I think the 'pelican test' is becoming useless. It's been around long enough that now I'm sure good examples are in the training data, and hell they might even do some hand tuning to make it do a decent job since they know people will ask about it.
But either way, with no real way to visualize the result of the text it starts with - it will always be stabbing in the dark. It can't understand conceptually what any of it should look like and then refine the SVG to improve it gradually. It just throws darts at a wall and hopes it comes out alright.
I think it's still useful in a "hello world" sort of way. It means you actually tried the new model.
Honestly that's the main value I get from it myself - making a pelican means I have to figure out API keys and how to talk to the provider, or how to run it locally for the local models.
Pelicans, maybe, but the point is to measure how good the "internal visualization" abilities are. Throw curveballs, like a unicorn with a duck bill serving coffee at a basketball court.
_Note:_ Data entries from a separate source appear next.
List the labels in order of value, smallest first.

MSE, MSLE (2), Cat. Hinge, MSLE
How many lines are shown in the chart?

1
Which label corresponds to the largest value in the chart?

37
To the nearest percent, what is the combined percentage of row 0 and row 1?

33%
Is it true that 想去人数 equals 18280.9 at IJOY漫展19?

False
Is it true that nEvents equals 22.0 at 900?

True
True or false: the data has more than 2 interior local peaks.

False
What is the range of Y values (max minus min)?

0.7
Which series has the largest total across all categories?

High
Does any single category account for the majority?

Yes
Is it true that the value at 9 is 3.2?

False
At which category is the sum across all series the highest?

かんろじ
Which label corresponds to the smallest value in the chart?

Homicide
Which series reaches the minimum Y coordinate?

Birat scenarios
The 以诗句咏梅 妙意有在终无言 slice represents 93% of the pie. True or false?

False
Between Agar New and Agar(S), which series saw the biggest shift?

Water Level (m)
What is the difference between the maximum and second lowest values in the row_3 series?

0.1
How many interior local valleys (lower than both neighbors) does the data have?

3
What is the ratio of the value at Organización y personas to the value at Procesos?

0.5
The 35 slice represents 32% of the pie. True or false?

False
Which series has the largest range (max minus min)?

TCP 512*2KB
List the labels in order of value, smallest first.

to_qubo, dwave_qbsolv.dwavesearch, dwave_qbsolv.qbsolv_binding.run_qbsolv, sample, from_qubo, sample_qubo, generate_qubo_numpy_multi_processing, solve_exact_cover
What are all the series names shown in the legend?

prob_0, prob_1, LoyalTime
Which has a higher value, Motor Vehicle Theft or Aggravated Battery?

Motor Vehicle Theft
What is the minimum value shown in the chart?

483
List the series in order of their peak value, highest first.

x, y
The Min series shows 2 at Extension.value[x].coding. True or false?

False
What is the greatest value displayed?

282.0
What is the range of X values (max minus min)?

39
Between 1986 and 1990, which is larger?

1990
An elephant playing a piano while its trunk swings a baseball bat at a tiny alien spaceship buzzing its head.
Have them use tikz instead of svg, or have it write code that moves the cursor and draws the thing in paint.
Compositionality and visualization are generally much, much better at each new generation / release cycle.
It's fascinating how well models have internalized visualizing things without actually having joint embeddings / broad multimodality.